This Newbery Winner for Young Adults was the perfect book to follow my reading of Kristin Lavransdatter and Dooms Day Book, for it tells much the same story but from the point of view of a fourteen-year old girl.
Catherine’s diary of the year 1290 is meant to show 21st century readers just what girls back then had to endure. Catherine felt like she was a bird trapped in a cage because there were so many things girls could not do. Much of her time is spent learning to be “a lady,” which means hours of sewing and embroidery, mixing up tonics and herbal remedies, helping to rid the bedding of the ever-present fleas, and preparing to be the object of negotiation in a marriage agreement determined by her father. This last “duty” is the one she rebels against most of all. She hopes her visiting Uncle George, back from the Crusades, will somehow provide her with a way out:
Since my uncle George has had experience with adventures, I am hoping that he can help me escape this life of hemming and mending and fishing for husbands. I would much prefer crusading, swinging my sword at heathens and sleeping under starry skies on the other end of the world.”

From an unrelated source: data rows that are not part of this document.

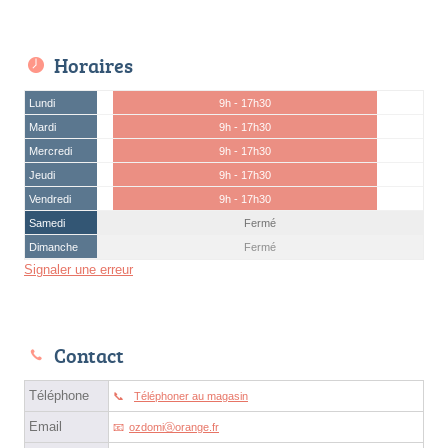
Horaires
Lundi
9h - 17h30
Mardi
9h - 17h30
Mercredi
9h - 17h30
Jeudi
9h - 17h30
Vendredi
9h - 17h30
Samedi
Fermé
Dimanche
Fermé
Signaler une erreur
Contact
Téléphone
Téléphoner au magasin
Email
ozdomiⓐorange.fr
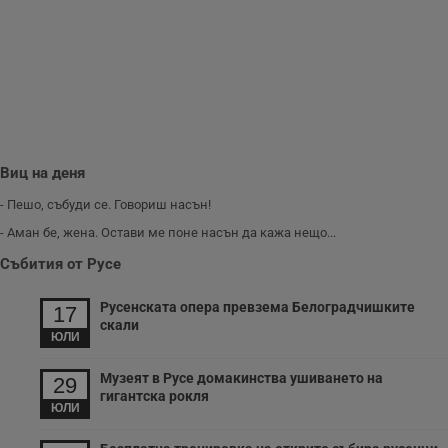
з
п
и
п
A
т
е
д
н
п
с
у
и
Виц на деня
ф
н
- Пешо, събуди се. Говориш насън!
м
Т
- Аман бе, жена. Остави ме поне насън да кажа нещо...
и
п
Събития от Русе
у
з
б
Русенската опера превзема Белоградчишките
17
скали
VISITOR_PRIVACY_METADATA
5 месеца
Т
YouTube
ЮЛИ
4
с
.youtube.com
седмици
с
с
Музеят в Русе домакинства ушиването на
29
п
гигантска рокля
и
ЮЛИ
п
т
в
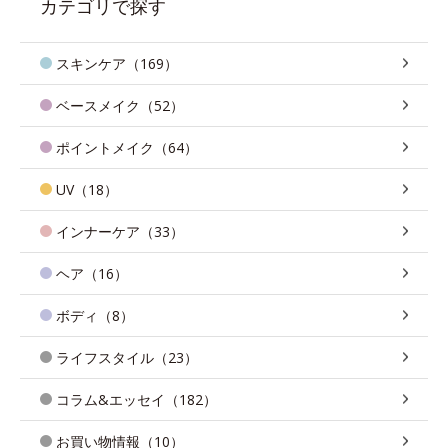
カテゴリで探す
スキンケア（169）
ベースメイク（52）
ポイントメイク（64）
UV（18）
インナーケア（33）
ヘア（16）
ボディ（8）
ライフスタイル（23）
コラム&エッセイ（182）
お買い物情報（10）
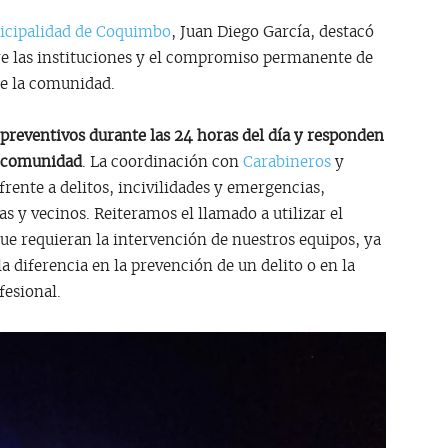
cipalidad de Coquimbo
, Juan Diego García, destacó
re las instituciones y el compromiso permanente de
de la comunidad.
 preventivos durante las 24 horas del día y responden
a comunidad
. La coordinación con
Carabineros
y
rente a delitos, incivilidades y emergencias,
s y vecinos. Reiteramos el llamado a utilizar el
e requieran la intervención de nuestros equipos, ya
 diferencia en la prevención de un delito o en la
fesional.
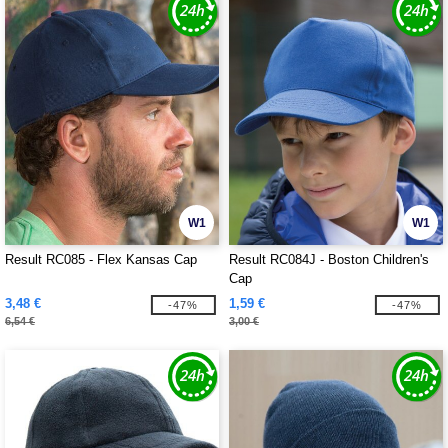
W1
W1
Result RC085 - Flex Kansas Cap
Result RC084J - Boston Children's
Cap
3,48 €
1,59 €
-47%
-47%
6,54 €
3,00 €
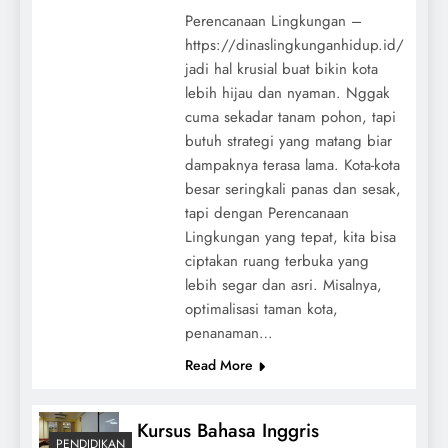
Perencanaan Lingkungan –
https://dinaslingkunganhidup.id/
jadi hal krusial buat bikin kota
lebih hijau dan nyaman. Nggak
cuma sekadar tanam pohon, tapi
butuh strategi yang matang biar
dampaknya terasa lama. Kota-kota
besar seringkali panas dan sesak,
tapi dengan Perencanaan
Lingkungan yang tepat, kita bisa
ciptakan ruang terbuka yang
lebih segar dan asri. Misalnya,
optimalisasi taman kota,
penanaman…
Read More
Kursus Bahasa Inggris
PENDIDIKAN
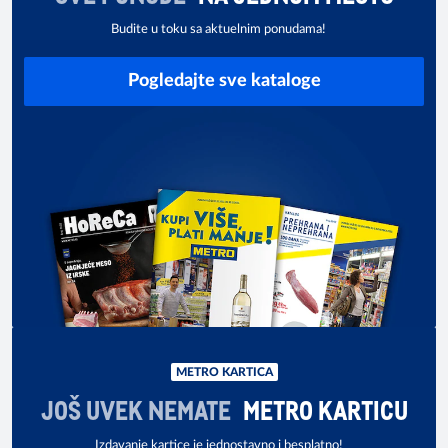
Budite u toku sa aktuelnim ponudama!
Pogledajte sve kataloge
METRO KARTICA
JOŠ UVEK NEMATE
METRO KARTICU
Izdavanje kartice je jednostavno i besplatno!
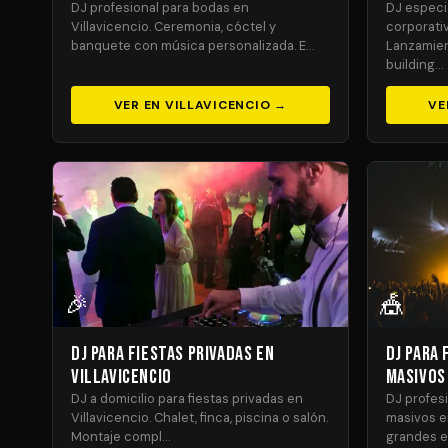
DJ profesional para bodas en
DJ especi
Villavicencio. Ceremonia, cóctel y
corporativ
banquete con música personalizada. E…
Lanzamien
building…
VER EN VILLAVICENCIO →
VE
🎉
🎪
DJ para Fiestas Privadas en
DJ para 
Villavicencio
Masivos 
DJ a domicilio para fiestas privadas en
DJ profesi
Villavicencio. Chalet, finca, piscina o salón.
masivos en
Montaje compl…
grandes e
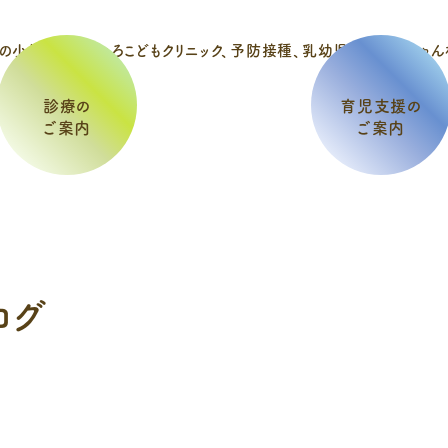
診療の
育児支援の
ご案内
ご案内
ログ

She makes a list of all the things girls aren’t allowed to do:
Go on crusade
Be horse trainers
Laugh very loud
Drink in ale houses
Cut their hair
Piss in the fire to make it hiss
Marry whom they will
Glide on the ice
By way of her adolescent rants and yearnings, we get a flavor of what the 13th Century was like: the food they ate, the clothes they wore, hygiene (or more accurately, lack thereof) and the persistence of superstition in spite of culturally-embedded Christianity. And we get to know Catherine quite well. She can be a moody, headstrong brat, or a caring, loyal friend, or a curious seeker of knowledge hungry to know more about her world.
Evaluation: The author, Karen Cushman, who has done extensive research into medieval English history and culture, provides us with a great deal of detail about life in the Middle Ages. Girls will no doubt be amazed at the extent to which (very) young daughters were bartered away to old men in exchange for money and/or property. I think this charming book could be an eye-opener to young teens who might resent having, e.g., their IPod use restricted.